Reading Readiness as you wait on the Starbucks drive-up? Yes, Please!
Remember our post sharing the parent’s guide to phonemic awareness?
Now that we better understand that phonemic simply means sound, here are a few ways to add a little more sound play into your everyday life.
And yes, some games can be played in the car on the way to soccer practice or while waiting on a cake pop.
These five easy ways to add phonemic awareness and reading readiness into every day will give your preschooler and kindergartener extra tools in their reading toolkit.
What is Reading Readiness
Reading Readiness is when your child shows signs of interest in learning how to read.
Remember how long it took you to run that first 10k? Or how about the first time you (finally) completed that 1000-piece puzzle?
Think of reading readiness the same way.
Before reading the words on paper, we must first take a step back, deepening our awareness of the sounds we hear.
Next, we must remember that reading is a marathon, and our child will get better over time with practice.
5 Ways to Bring Reading Readiness Into Your Day
1. Bring attention to the body
Grab a handheld mirror with your child and study your mouths, tounges, and vocal cords as you say words.
This may sound silly, but schools following the science of reading use mirrors in preschool and kindergarten classrooms.
Notice for each sound you make in the word “flap” (/f/ /l/ /a/ /p/).
- What are your lips doing?
- What is your tongue doing?
- What about your vocal cords?
Have your child put his hand over his throat as he makes each sound.
Point out that some letters use our voice box like /l/ and /a/ and some do not like /f/ and /p/.
Learning how his mouth forms each sound can be a critical support to him as he learns to spell.
This is why it’s so common to see a first grader spell the word “fox” as “vox”. The /f/ and /v/ sounds are made the same way in our mouths except one uses our voice and the other does not.
If this is pointed out to a child, noticing what his body is doing to form each sound will help him distinguish his phonemes for spelling.

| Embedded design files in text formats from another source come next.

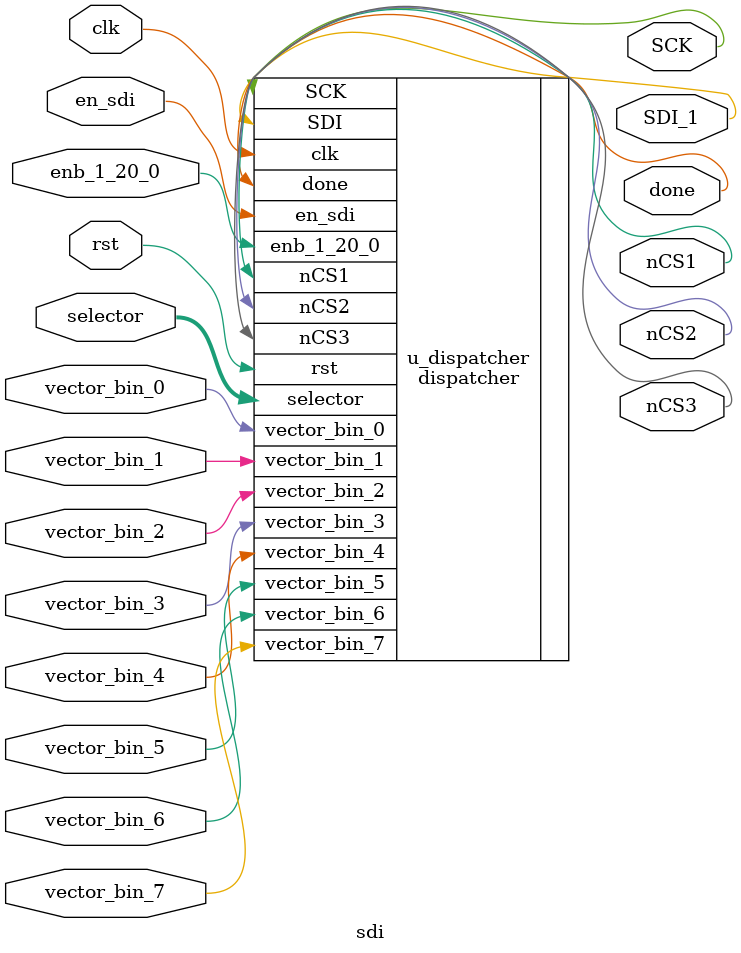
<source format=v>



`timescale 1 ns / 1 ns

module sdi
          (clk,
           rst,
           enb_1_20_0,
           selector,
           vector_bin_0,
           vector_bin_1,
           vector_bin_2,
           vector_bin_3,
           vector_bin_4,
           vector_bin_5,
           vector_bin_6,
           vector_bin_7,
           en_sdi,
           done,
           SDI_1,
           SCK,
           nCS1,
           nCS2,
           nCS3);


  input   clk;
  input   rst;
  input   enb_1_20_0;
  input   [7:0] selector;  // uint8
  input   vector_bin_0;  // boolean
  input   vector_bin_1;  // boolean
  input   vector_bin_2;  // boolean
  input   vector_bin_3;  // boolean
  input   vector_bin_4;  // boolean
  input   vector_bin_5;  // boolean
  input   vector_bin_6;  // boolean
  input   vector_bin_7;  // boolean
  input   en_sdi;
  output  done;
  output  SDI_1;
  output  SCK;
  output  nCS1;
  output  nCS2;
  output  nCS3;




  dispatcher u_dispatcher (.clk(clk),
                           .rst(rst),
                           .enb_1_20_0(enb_1_20_0),
                           .selector(selector),  // uint8
                           .vector_bin_0(vector_bin_0),  // boolean
                           .vector_bin_1(vector_bin_1),  // boolean
                           .vector_bin_2(vector_bin_2),  // boolean
                           .vector_bin_3(vector_bin_3),  // boolean
                           .vector_bin_4(vector_bin_4),  // boolean
                           .vector_bin_5(vector_bin_5),  // boolean
                           .vector_bin_6(vector_bin_6),  // boolean
                           .vector_bin_7(vector_bin_7),  // boolean
                           .en_sdi(en_sdi),
                           .done(done),
                           .SDI(SDI_1),
                           .SCK(SCK),
                           .nCS1(nCS1),
                           .nCS2(nCS2),
                           .nCS3(nCS3)
                           );
endmodule  // sdi


</source>
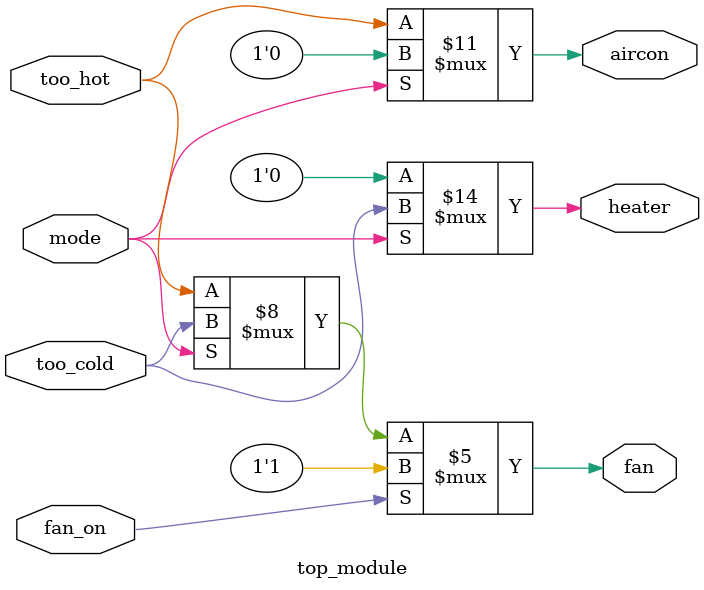
<source format=sv>
module top_module(
    input mode,
    input too_cold, 
    input too_hot,
    input fan_on,
    output reg heater,
    output reg aircon,
    output reg fan
);

always @(*) begin
    // Heating mode
    if (mode) begin
        heater = too_cold;
        aircon = 0;
        fan = (too_cold | heater);
    end
    // Cooling mode
    else begin
        heater = 0;
        aircon = too_hot;
        fan = (too_hot | aircon);
    end
    
    // Fan on request
    if (fan_on) begin
        fan = 1;
    end
end

endmodule

</source>
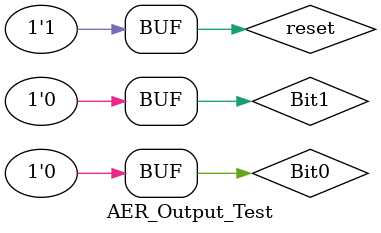
<source format=v>
`timescale 1ns / 1ps


module AER_Output_Test;

	// Inputs
	reg Bit0;
	reg Bit1;
	reg reset;

	// Outputs
	wire ack;
	wire Ch1Up;
	wire Ch1Down;
	wire Ch2Up;
	wire Ch2Down;

	// Instantiate the Unit Under Test (UUT)
	AER_Output uut (
		.Bit0(Bit0), 
		.Bit1(Bit1), 
		.reset(reset), 
		.ack(ack), 
		.Ch1Up(Ch1Up), 
		.Ch1Down(Ch1Down), 
		.Ch2Up(Ch2Up), 
		.Ch2Down(Ch2Down)
	);

	initial begin
		// Initialize Inputs
		Bit0 = 0;
		Bit1 = 0;
		reset = 0;

		// Wait 100 ns for global reset to finish
		#100;
		reset = 1;
		#100;
		Bit0 = 1;
		#100;
		Bit1 = 1;
		#100;
		
		Bit0 = 0;
		#100;
		Bit1 = 0;
		#100;
		
		Bit1 = 1;
		#100;
		Bit1 = 0;
		#100;
		
		Bit0 = 1;
		#100;
		Bit1 = 1;
		#100;
		
		Bit1 = 0;
		#100;
		Bit0 = 0;
		#100;
		
		Bit0 = 1;
		#100;
		Bit0 = 0;
		#100;
		
		Bit1 = 1;
		#100;
		Bit0 = 1;
		#100;
		
		Bit0 = 0;
		#100;
		Bit1 = 0;
		#500;        
		
		/*
		// Add stimulus here





*/


		Bit0 = 1;
		#100;
		Bit1 = 1;
		#100;
		
		Bit0 = 0;
		#100;
		Bit1 = 0;
		#100;
		
		Bit0 = 1;
		#100;
		Bit0 = 0;
		#100;
		
		Bit0 = 1;
		#100;
		Bit1 = 1;
		#100;
		
		Bit1 = 0;
		#100;
		Bit0 = 0;
		#100;
		
		Bit0 = 1;
		#100;
		Bit0 = 0;
		#100;
		
		Bit1 = 1;
		#100;
		Bit0 = 1;
		#100;
		
		Bit0 = 0;
		#100;
		Bit1 = 0;
		#100;   
        
		// Add stimulus here

	end
      
endmodule


</source>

RELATED: Did you know that balance helps with reading?
2. Use alliteration and rhyming
As I mentioned earlier, using alliteration can be beneficial when beginning phonemic awareness activities.
Having children notice the repeated beginning sounds will help them realize that there are individual sounds to be heard.
Also, nursery rhymes are a fantastic way to help children hear words that rhyme.
Rhyming is a hard concept for many preschoolers when first practicing, but it will improve over time and vastly raise phonemic awareness.
ACTIVITY: Playing with word families is a great extension activity.
3. Count syllables by holding your chin
Did you know that every syllable has a vowel sound?
Did you know that every vowel sound is made by dropping the chin and opening the mouth?
We used to direct students to clap out syllables within larger words, but this can be really difficult for some students.
An easier way to help them notice syllables in a word is to put their hand on their chin. Say a longer word like “underpants” (why not make it fun, right?).
Now, as you say un-der-pants, notice that your chin drops on each syllable.
Once your child can hear and count syllables, you can play all sorts of fun guessing games like “What ocean animal has three syllables in its name?” (Octopus).
My kids love this game in the car. I’d let them pick the category, and I’d find a word and let them guess it according to syllables.
RELATED: Working on sight words? Start with these tips on helping children at home with sight words.
4. Count words in sentences
Say a sentence and have your child tell you how many words are in it.
- Start with shorter sentences and avoid compound words. Young children may not realize that “bathtub” is actually one word.
- Start small to ensure quick success.
5. Make phonemic awareness a game
I like to play “When You Hear…”. This is a fun one.
- Put an M&M on the table.
- Select a sound for your child to listen for (for example, the /k/ sound).
- Start with a simple list of words. (Bat, sight, horse, car…).
- When he hears “car”, he raises his hand. If he’s right, he gets the M&M; if he’s wrong, you get it.
Be sure to sound out each sound in the word with him to reiterate what he’s hearing.
You can bend these rules however you’d like to fit your family; the point is to get him to begin listening for specific sounds in words.
CHALLENGE: Chose words that have the sound but in the middle or at the end of the word. Also, instead of a list of words, say a nursery rhyme or sing a simple song.
Reading Readiness Takeaways
Learning how to read is a complicated task. Doing activities such as the ones listed above will help your child connect the dots over time.
Keep these five tips in mind:
- Bring attention to the body
- Use alliteration and rhyming
- Count syllables by holding your chin
- Count words in sentences
- Make phonemic awareness a game
This Blog Post was Co-Written with Juli.
Juli is an educator passionate about the early identification of learning differences and the science of teaching reading. She is Orton-Gillingham trained and has worked with students with dyslexia, ADHD, and other learning differences.